Restate the listing below line for line and word for word, without the pictures.
====================
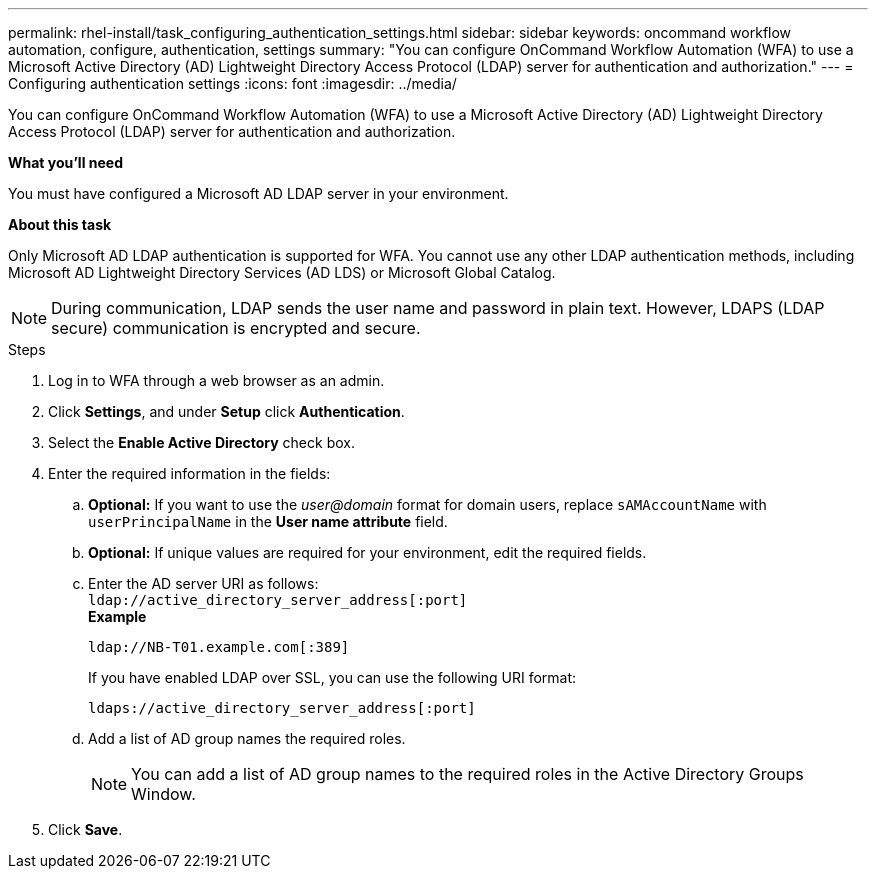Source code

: ---
permalink: rhel-install/task_configuring_authentication_settings.html
sidebar: sidebar
keywords: oncommand workflow automation, configure, authentication, settings
summary: "You can configure OnCommand Workflow Automation (WFA) to use a Microsoft Active Directory (AD) Lightweight Directory Access Protocol (LDAP) server for authentication and authorization."
---
= Configuring authentication settings
:icons: font
:imagesdir: ../media/

[.lead]
You can configure OnCommand Workflow Automation (WFA) to use a Microsoft Active Directory (AD) Lightweight Directory Access Protocol (LDAP) server for authentication and authorization.

*What you'll need*

You must have configured a Microsoft AD LDAP server in your environment.

*About this task*

Only Microsoft AD LDAP authentication is supported for WFA. You cannot use any other LDAP authentication methods, including Microsoft AD Lightweight Directory Services (AD LDS) or Microsoft Global Catalog.

NOTE: During communication, LDAP sends the user name and password in plain text. However, LDAPS (LDAP secure) communication is encrypted and secure.

.Steps
. Log in to WFA through a web browser as an admin.
. Click *Settings*, and under *Setup* click *Authentication*.
. Select the *Enable Active Directory* check box.
. Enter the required information in the fields:
 .. *Optional:* If you want to use the _user@domain_ format for domain users, replace `sAMAccountName` with `userPrincipalName` in the *User name attribute* field.
 .. *Optional:* If unique values are required for your environment, edit the required fields.
 .. Enter the AD server URI as follows:
 +
 `ldap://active_directory_server_address[:port]`
 +
*Example*
+
`ldap://NB-T01.example.com[:389]`
+
If you have enabled LDAP over SSL, you can use the following URI format:
+
`ldaps://active_directory_server_address[:port]`

 .. Add a list of AD group names the required roles.
+
NOTE: You can add a list of AD group names to the required roles in the Active Directory Groups Window.
. Click *Save*.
====================
EXPECTED OUTPUT:
Source code

: ---
permalink: rhel-install/task_configuring_authentication_settings.html
sidebar: sidebar
keywords: oncommand workflow automation, configure, authentication, settings
summary: "You can configure OnCommand Workflow Automation (WFA) to use a Microsoft Active Directory (AD) Lightweight Directory Access Protocol (LDAP) server for authentication and authorization."
---
= Configuring authentication settings
:icons: font
:imagesdir: ../media/

[.lead]
You can configure OnCommand Workflow Automation (WFA) to use a Microsoft Active Directory (AD) Lightweight Directory Access Protocol (LDAP) server for authentication and authorization.

*What you'll need*

You must have configured a Microsoft AD LDAP server in your environment.

*About this task*

Only Microsoft AD LDAP authentication is supported for WFA. You cannot use any other LDAP authentication methods, including Microsoft AD Lightweight Directory Services (AD LDS) or Microsoft Global Catalog.

NOTE: During communication, LDAP sends the user name and password in plain text. However, LDAPS (LDAP secure) communication is encrypted and secure.

.Steps
. Log in to WFA through a web browser as an admin.
. Click *Settings*, and under *Setup* click *Authentication*.
. Select the *Enable Active Directory* check box.
. Enter the required information in the fields:
 .. *Optional:* If you want to use the _user@domain_ format for domain users, replace `sAMAccountName` with `userPrincipalName` in the *User name attribute* field.
 .. *Optional:* If unique values are required for your environment, edit the required fields.
 .. Enter the AD server URI as follows:
 +
 `ldap://active_directory_server_address[:port]`
 +
*Example*
+
`ldap://NB-T01.example.com[:389]`
+
If you have enabled LDAP over SSL, you can use the following URI format:
+
`ldaps://active_directory_server_address[:port]`

 .. Add a list of AD group names the required roles.
+
NOTE: You can add a list of AD group names to the required roles in the Active Directory Groups Window.
. Click *Save*.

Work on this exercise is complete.